Antwerpen Easy Drinkin'
In route to Antwerp from Brussels we detoured to the Trappisten, a roadside tavern across the street from the Westmalle Abbey. Beneath a cloudless sky on the patio we sipped from chaliced Westmalle glasses: one golden, the other brown. The brown was a mixture of the Triple and Dubbel (called a Trip-Trap), resulting in something between a Tripel, Dubbel, and Quadrupel. Midday sun cut the Spring with Summertime. The buds on leafless branches carried persistent remains of morning condensation. They reflected tiny bulbs rising in columns toward the red-bricked wall surrounding Westmalle Abbey.
When poured, the visual density of the head aloft a Westmalle Tripel suggests tension capable of supporting a marble.

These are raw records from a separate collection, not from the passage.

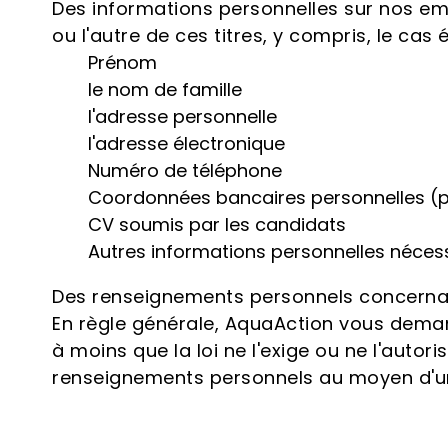
Des informations personnelles sur nos emp
ou l'autre de ces titres, y compris, le cas 
Prénom
le nom de famille
l'adresse personnelle
l'adresse électronique
Numéro de téléphone
Coordonnées bancaires personnelles (
CV soumis par les candidats
Autres informations personnelles néces
Des renseignements personnels concernant
En règle générale, AquaAction vous dema
à moins que la loi ne l'exige ou ne l'aut
renseignements personnels au moyen d'un 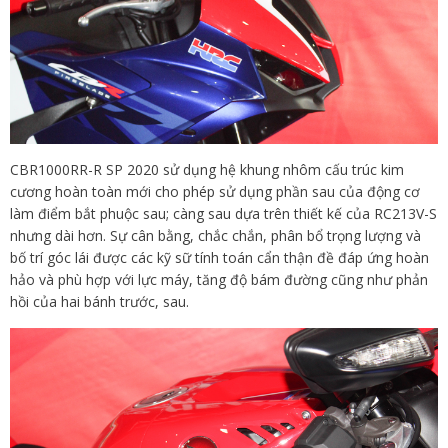
CBR1000RR-R SP 2020 sử dụng hệ khung nhôm cấu trúc kim
cương hoàn toàn mới cho phép sử dụng phần sau của động cơ
làm điểm bắt phuộc sau; càng sau dựa trên thiết kế của RC213V-S
nhưng dài hơn. Sự cân bằng, chắc chắn, phân bổ trọng lượng và
bố trí góc lái được các kỹ sữ tính toán cẩn thận đề đáp ứng hoàn
hảo và phù hợp với lực máy, tăng độ bám đường cũng như phản
hồi của hai bánh trước, sau.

When raised, champagne powder tempts the big mountain skier into the glass. When sipped, the firmness dissipates, leaving a light, cool sensation tingling on your lips. It could be tasteless and remain enjoyable.
A prominent lace marked progress down the glass as the bubbly drink continued to bead strongly. Dry white wine with hints of sourdough composed the nose. Subtle biscuit notes followed by sweetness began the palate, quickly overtaken by white wine and orange tanginess. The finish humbled me, a varsity alcoholic, with floral dryness normally reserved for perfume. With eyes at glass’s rim I saluted civilization’s genius. These were my thoughts during the first half of the first glass. By the second, things changed: ‘I’m tired…where’s the bathroom…does this even count as beer…why am I dizzy…’
We moved on to the outskirts of Antwerp. An iconic pub named Cafe de Pelgrim served up some fine glasses of De Koninck Antwerpen Pale Ale and allegedly sold shots of the yeast. Unfortunately things have changed since Michael Jackson (the beer and whisky connoisseur) published his “Best Beers of Belgium” back in the 90s. Duuvel-Moorgaat bought the brand and stopped distributing the yeast.
The bar - brown, tiled floors; drooping, yellow glass; incandescent light; branded mirrors with logos fogged by time; brass foot rail around the wood paneled bar - slipped lethargically into the 21st Century. And then, almost as if ripped open, a modern, clean patio took over the space beyond the bar. A large pallet of De Koninck plastic cases were stacked in a corner creating a red column. Pop music scratched cacophony on the golden light streaming into the old bar. I quickly realized that this pub and De Koninck as a brand weren’t quite the same since purchased by Duuvel-Moorgaat. We sat just at the back edge of the bar where it now opened up to the patio: almost outdoors but still within the threshold of the old space. Looking into the bar, a flood of natural sunlight cast a halcyon scene from “Somewhere in Time.” The nostalgic interior, vintage with a perceivable dust floating and refracting the sunlight, benefited from the now opened wall. An effulgence radiated and brought the best features to the surface and encouraged a retro track or two of Jacques Brel to play in your head, drowning the Calvin Harris outside. We ordered two Bolleke’s (glasses that De Koninck is served in) of De Koninck.
That evening in the Grote Markt of downtown Antwerp, the amber-blonde De Koninck - beneath a fluffy, fine-beaded head, almost foamy with richness - delivered deliciously. Toasted malt and toffee on the nose; toffee and slight mineral in the palate; and a subtly sweet finish with a faint, balancing dryness, left my mouth feeling crisp. It was certainly an all-day, flavorful, drinking beer. We asked the bartender if they served shots of the unique yeast. “Not since Duuvel bought them. Since then they brew elsewhere, so we can’t walk across the street and pick up the yeast.” Somewhat let down that old traditions were dying, we settled for one more Bolleke apiece and took stock of our environment. Classic and modern R&B mingled in a playlist. Wooden tables harbored tiles arranged in argyle mosaics. Chairs splayed out legs carved in floral, baroque patterns. The waning light projected a constant state of the Golden Hour. Smells emanating from the kitchen made my stomach growl, but I drowned it out like a bum with another sip of De Koninck. On the way out I noticed the ceiling coffered with white plaster inlays framed by darkly stained wood. I thought of a chess board and wondered if I was winning.